RE: Splitting large data by variables

Reply
Occasional Contributor
Posts: 8

RE: Splitting large data by variables

Hello friends,

I need some help in data management, I have a large dataset of  17375 observations and 3997 variables. I wish to split this date into three sets of 17375 observations 1333 variables, while retaining all the observations and the unique identification code for future re-merging.

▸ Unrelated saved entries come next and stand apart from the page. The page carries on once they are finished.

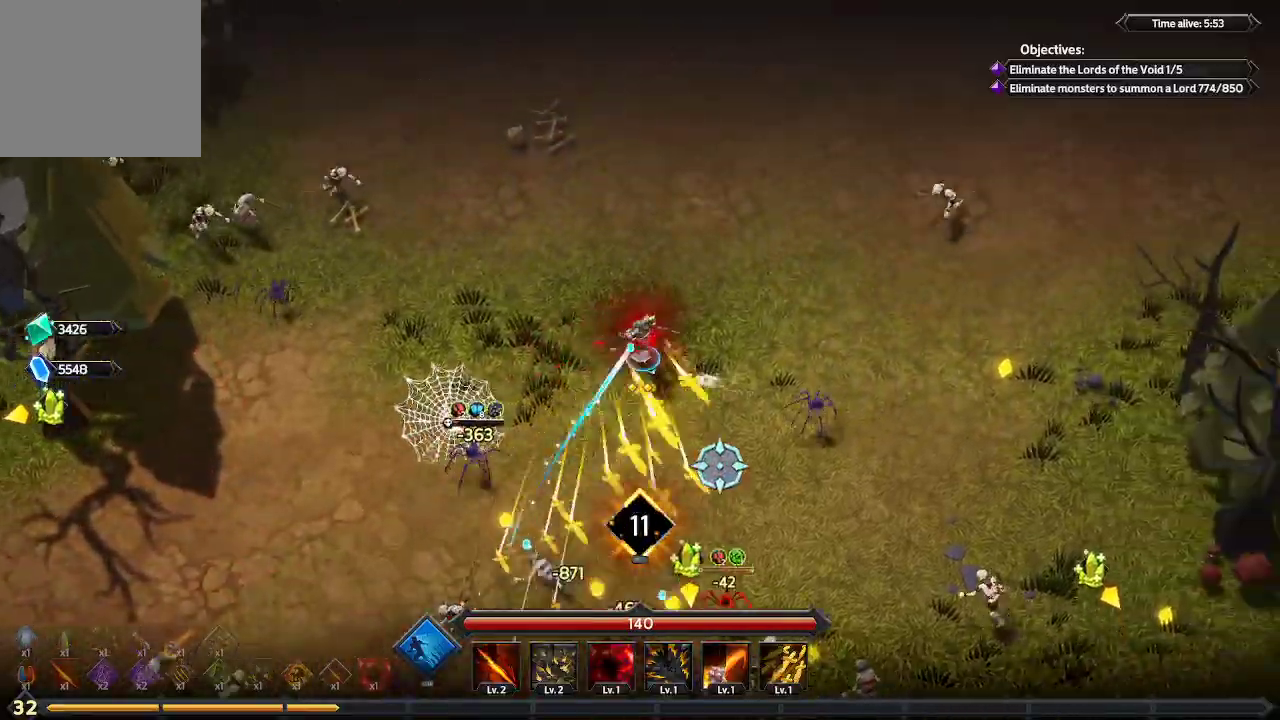
{"buttons": [], "left_stick": "up-right", "right_stick": "down-right", "events": []}
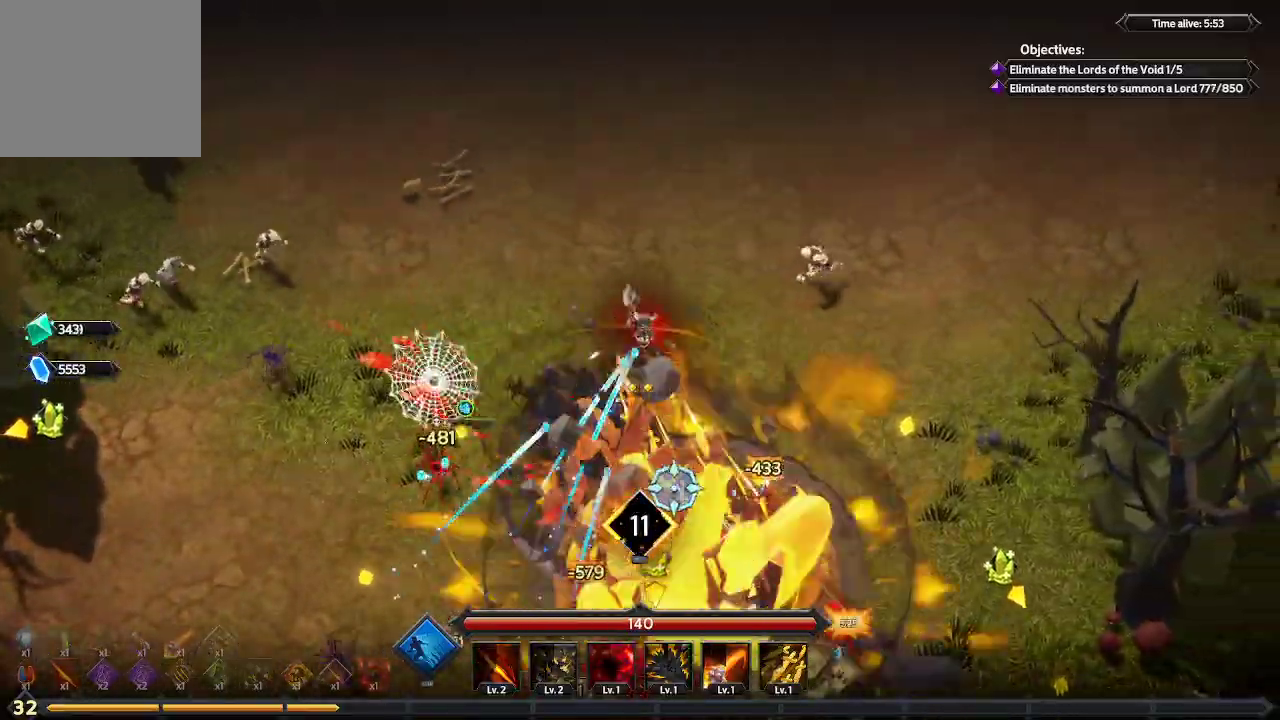
{"buttons": [], "left_stick": "down-right", "right_stick": "down", "events": [[67, "right_stick", "down"], [133, "left_stick", "down-right"]]}
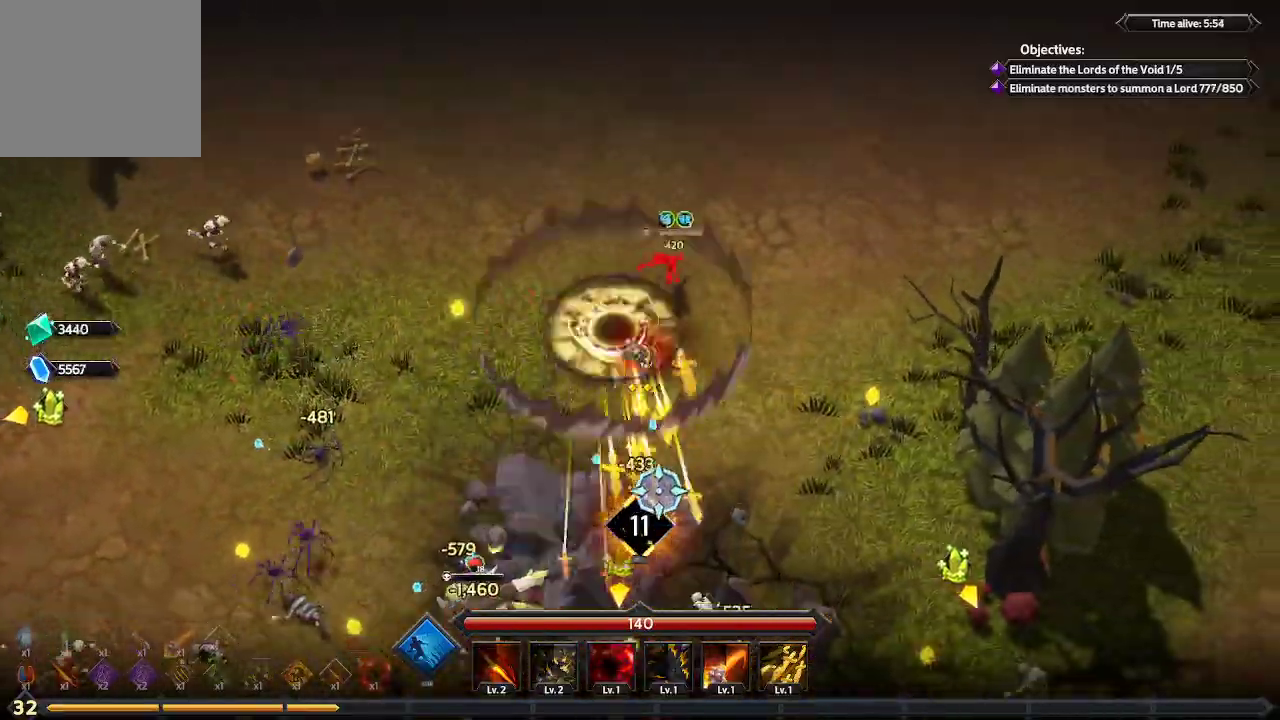
{"buttons": ["L1"], "left_stick": "down-right", "right_stick": "down-left", "events": [[333, "right_stick", "down-left"], [400, "L1", "down"]]}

I wish to get help in developing this SAS code for doing the splitting

Thanks in advance, I would appreciate your assistance

Fred

Respected Advisor
Posts: 4,641

Re: RE: Splitting large data by variables

3997 variables, that's a lot of variables indeed. But splitting them arbitrarily into three sets might not be the best strategy. It might be better to organize your data differently and keep them in the same dataset. What are these variables?

PG

PG
Valued Guide
Posts: 3,208

Re: RE: Splitting large data by variables

Just guessing with a calculation.
17K observations is not much 4k variables is. Most DBMS systems do not support that amount of columns. 17k * 4K * 8bytes is about 640Mb still not big. Unless longer characters are part of the dataset you do not get to the 32-bit / 2Gb limit. As PGStats is asking what these variables are, what is the real reason to want a split up?     

---->-- ja karman --<-----
Super User
Posts: 5,255

Re: RE: Splitting large data by variables

I agree with , having that amount of variables is inconvenient in many ways. Imagine how to write programs to address all the variable by name. The oinly use case I've seen is with data mining that needs the data stacked in variables/columns.

So without knowing your requirements, my guess is that you are better off transposing your data in some way.

Data never sleeps
Super User
Super User
Posts: 7,392

Re: RE: Splitting large data by variables

Completely agree with all previous posts, just wanted to add that you could reduce large datasets into smaller ones using RDBMS theory.

Respected Advisor
Posts: 3,777

Re: RE: Splitting large data by variables

/* The input data set and key variable(s) to include in all data sets */
%let data=sashelp.heart;
%let keys=ageatstart;
/* A list of variable names withOUT the KEYS*/
proc contents noprint out=sansid(keep=name varnum) data=&data(drop=&keys);
   run;
/* put them in varnum order */
proc sort data=sansid;
   by varnum;
   run;
/* create 3 approximately equal groups */    
proc rank out=sansid groups=3;
  
var varnum;
   ranks group;
   run;
/* Generate data set name with keep= data set option with a */
/* name range variable list from the first and last name in each GROUP*/
/* write the generated code to a file*/
filename codegen temp;
data _null_;
  
file codegen;
   set sansid;
   by group;
   if first.group then put +3 'vgroup' group '(keep=' "&keys" +1 name '--' @@;
   if last.group then put +1 name ')';
  
run;
/* create the new data sets*/
data
  
%inc codegen / source2;
   ;
   /*This merge is important to unsure the keys are on the left and not in the name ranges*/    
   merge &data(keep=&keys) &data(drop=&keys);
   run;

Message was edited by: data _null_

Occasional Contributor
Posts: 8

Re: RE: Splitting large data by variables


Hello data_null_,

Thanks for the codes. However, for clarity, i have one request, could you please add brief descriptors to your codes to enable me follow through

Regards

Fred

Occasional Contributor
Posts: 8

Re: RE: Splitting large data by variables

Thank you all for your generosity,

To respond to your questions; this is a government data of household surveillance. The study objective is to "investigate the socio-economic déterminants of health inequality and inequity". The first step was to arbitrary break this large dataset into smaller ones, then asses the important variables for use. The selected varaibles could then be consolidate into afew manageble number via the principle component analysis. Finally, i am to merge the consolidated dataset and perform the core analysis of the study.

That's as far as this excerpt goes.